Let’s talk about lists
I like to work fast and get things done in a logical sequence plus I sometimes forget a thing or two…that’s why I use lists. It’s very difficult to get things done fast, in a logical order without forgetting things.
For example, when I’m programming I make a list of everything that needs to be done, that way I don’t miss a step. The list also ensures that I get things done in the correct sequence and don’t forget something.
There are rules for making a good list.
The idea of making lists is very simple…we make a list of tasks we need to complete. What could be simpler! But, we need to make sure we are detailed and include even the small things.
Here’s an example.
Suppose I want to create a website, my initial broad list might look something like this:
- Think of a name; what will I call the website?
- Do a domain search to see if the domain names is available
- Register the domain name
- Get a hosting account
- Point the domain name to my hosting account
- Get A logo
- Install WordPress
- Find a theme
- Install Opt-in page plugins and salesletter plugin
- Create the products
My list would probably contain many more details but this is just a quick example for you. Many of these steps may sound like common sense, no-brainers but they all are things that need to get completed, no matter how obvious they are to you.
Make your list as detailed as possible, list all the things that need to be done in order to complete the project. Don’t leave anything out, not even the small things. Once you have everything listed make sure you have them in the correct chronological order. Go over the list and check it twice (sound familiar?) to make sure you have included everything.
Next go over the list and mark the items that you will personally do.
This is VERY important. By marking our tasks we are taking responsibility for them…but…are we doing that task because we are the best person for it or because we just want to do it?
Here’s the question you need to ask yourself, “am I the best person for this task?” If your answer is “yes” than leave it marked as “your” task.
If your answer is “no” then don’t do it; it will take you to long. You might need to learn a new skill or learn something new in order to complete the task. Go back to the list, with this in mind, and look very carefully at the task you’ve assigned to yourself.
Ok, you now have all tasks, that you’re best suited for, assigned to you. We now need to go over the list again and look at the tasks not assigned to you. We now ask the question, “if I’m not the best person, for this task, who is?” If you know who this person is, write the name down next to the step. At this stage you may even have one or two names next to a task.
If you don’t have a name in mind write down where you are going to go to find the correct person or service to complete the task. In many cases, the answer is to outsource the task.

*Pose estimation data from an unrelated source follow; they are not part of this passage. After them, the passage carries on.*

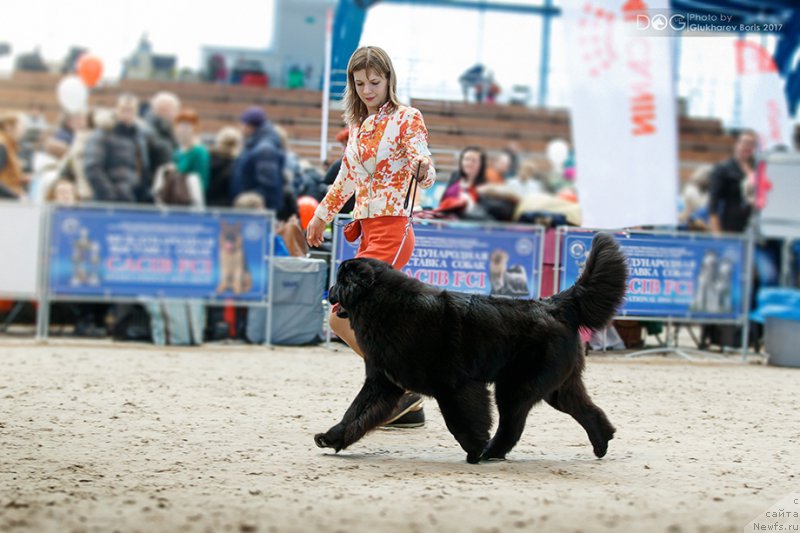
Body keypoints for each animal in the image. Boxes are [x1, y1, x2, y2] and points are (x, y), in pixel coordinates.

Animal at [316, 233, 628, 462]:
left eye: (341, 280)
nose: (329, 289)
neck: (386, 305)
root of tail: (554, 304)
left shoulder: (454, 386)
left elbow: (462, 422)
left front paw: (475, 449)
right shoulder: (382, 383)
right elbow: (356, 413)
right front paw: (331, 438)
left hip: (516, 386)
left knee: (512, 425)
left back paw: (490, 452)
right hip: (557, 387)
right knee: (585, 410)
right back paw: (602, 443)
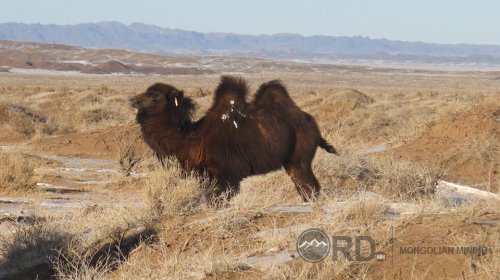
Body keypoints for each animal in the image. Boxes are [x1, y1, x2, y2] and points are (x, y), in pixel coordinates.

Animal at [131, 76, 338, 201]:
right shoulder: (207, 175)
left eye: (154, 95)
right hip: (291, 161)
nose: (132, 99)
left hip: (299, 157)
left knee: (308, 183)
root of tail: (310, 121)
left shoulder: (225, 176)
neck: (192, 139)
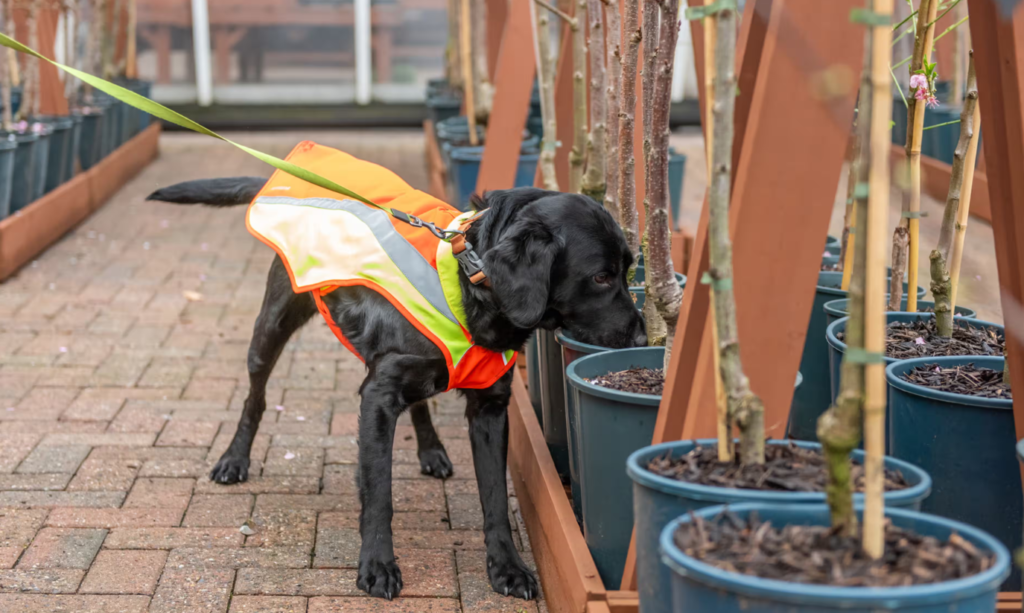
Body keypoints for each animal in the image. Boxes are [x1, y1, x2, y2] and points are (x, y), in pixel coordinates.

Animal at [148, 181, 643, 597]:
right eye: (600, 276)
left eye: (628, 270)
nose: (643, 339)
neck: (469, 281)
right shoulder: (377, 399)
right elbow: (378, 493)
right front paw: (377, 566)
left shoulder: (490, 407)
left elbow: (496, 499)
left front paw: (508, 568)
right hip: (271, 328)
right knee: (256, 397)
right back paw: (234, 459)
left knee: (419, 404)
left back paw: (432, 450)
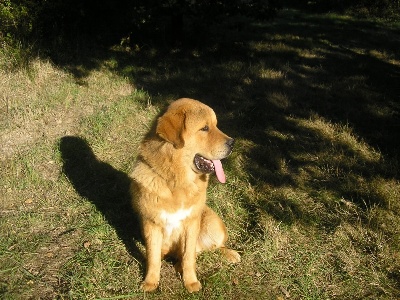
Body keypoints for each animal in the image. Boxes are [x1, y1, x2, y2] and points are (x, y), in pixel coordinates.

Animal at [130, 98, 239, 292]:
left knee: (208, 248)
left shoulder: (191, 223)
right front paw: (150, 282)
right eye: (205, 128)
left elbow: (189, 257)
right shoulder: (152, 225)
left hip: (213, 224)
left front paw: (191, 282)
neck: (176, 182)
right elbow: (153, 258)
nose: (233, 143)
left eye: (215, 125)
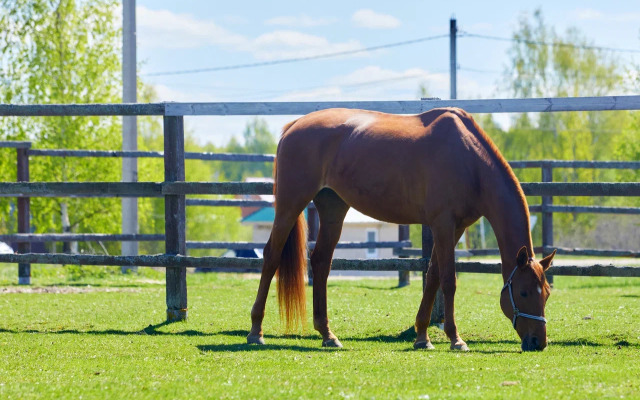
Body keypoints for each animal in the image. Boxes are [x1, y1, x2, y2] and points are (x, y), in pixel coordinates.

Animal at [248, 108, 556, 352]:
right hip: (290, 204)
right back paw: (255, 331)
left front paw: (422, 337)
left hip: (333, 208)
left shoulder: (454, 228)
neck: (469, 160)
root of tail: (294, 125)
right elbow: (449, 280)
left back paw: (327, 334)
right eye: (524, 292)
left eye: (547, 293)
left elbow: (432, 275)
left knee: (321, 262)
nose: (538, 342)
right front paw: (455, 339)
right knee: (272, 256)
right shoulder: (443, 224)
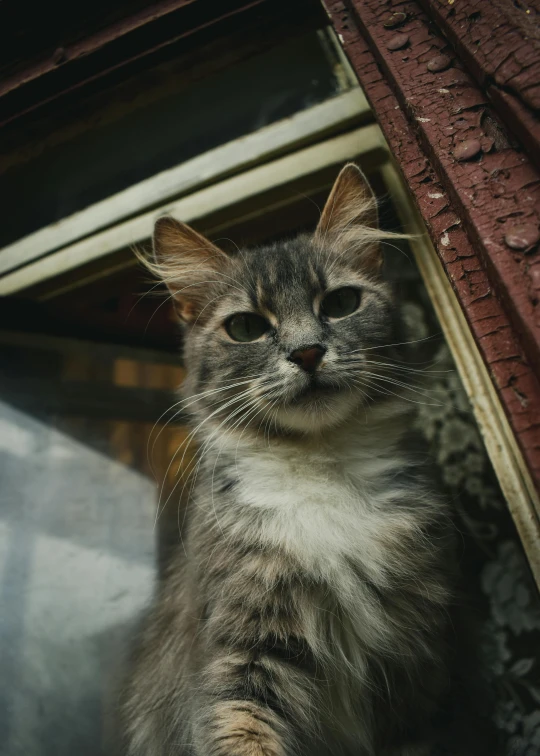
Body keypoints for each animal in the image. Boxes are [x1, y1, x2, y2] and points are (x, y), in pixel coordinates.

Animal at [120, 165, 496, 756]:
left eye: (340, 303)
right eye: (247, 328)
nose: (307, 352)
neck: (322, 468)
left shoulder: (420, 673)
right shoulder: (244, 653)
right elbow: (243, 733)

We now have our list, it could include 50, 100, 200 or more tasks, and we’ve determined who will do the task or where to go to find someone to do the task.
The next step is to group the tasks into bundles of two, three or four tasks. This shouldn’t take long. We go through the list and divide the tasks into logical bundles or groups. Maybe tasks one, two and three logically go together so they would be one bundle. In some cases, a bundle may contain one task.
Make sure you put a completion date next to each bundle.
Just because tasks are put into bundles doesn’t mean you need to wait for one bundle to be completed before you start on the next. Remember you may have multiple people working on these so bundles may be worked on simultaneously.
You may even work on more than one bundles for those assigned to you because, for example, you may be waiting for something in bundle one…so you just go ahead and start working on bundle two. You want to make sure the project moves forward even if some aspects or tasks are held up.
Keep in mind that there may be holdups because, for some tasks, we are depending on other people. Other tasks can progress are we wait for those that are held up. The important thing is to have a realistic completion date and continue to work towards it.
Most people set up deadlines and completion dates with no rhyme or reason other than the fact they would like the project to be complete by a certain time. They have no clue as to what steps are required and how long the individual steps may take. They have no clue as to what’s involved.
I know how long it would take me to do each task but I realize that others may not progress at the same pace as me so I allow a bit of extra time in these outsourced tasks.
With the system I’ve just laid out you can come up with a very realistic completion date not an arbitrary “I want it done by…” date. You may want the project complete in 30 days but when you lay each step out you
may find that it’s going to realistically take 45 days…or, in some cases, maybe less than what you had thought.
It you plan on a 30-day completion and it takes 45 days, you become ticked off maybe even depressed… you may even be tempted to give up because it seems like it’s never going to get completed. Also by laying out this step-by-step schedule, you can tell in advance if it’s going to take longer. You are able to gauge, in real time, for hiccups and make the needed adjustments.
At this point most of the steps happen in my head…but I still write them down in a list. I look at the project and already know the steps needed and how long they should take. I may need to look for someone to do them but I know what needs to be done and how long it should take. This come from experience.
After you’ve utilized this “list concept” on a couple of projects you too will be able to quickly come up with realistic project steps in your head. But, I still highly recommend making the list just to make sure you haven’t overlooked something. Plus you can check off items on a list and have a visual indication of where the project stands and identify any glitches in real time.
This is especially important on longer and more complex projects. But when you’re just getting started you want to do this on every project no matter how small. You want it to become second nature.After all, even after all these years Santa Claus makes a list and checks it twice!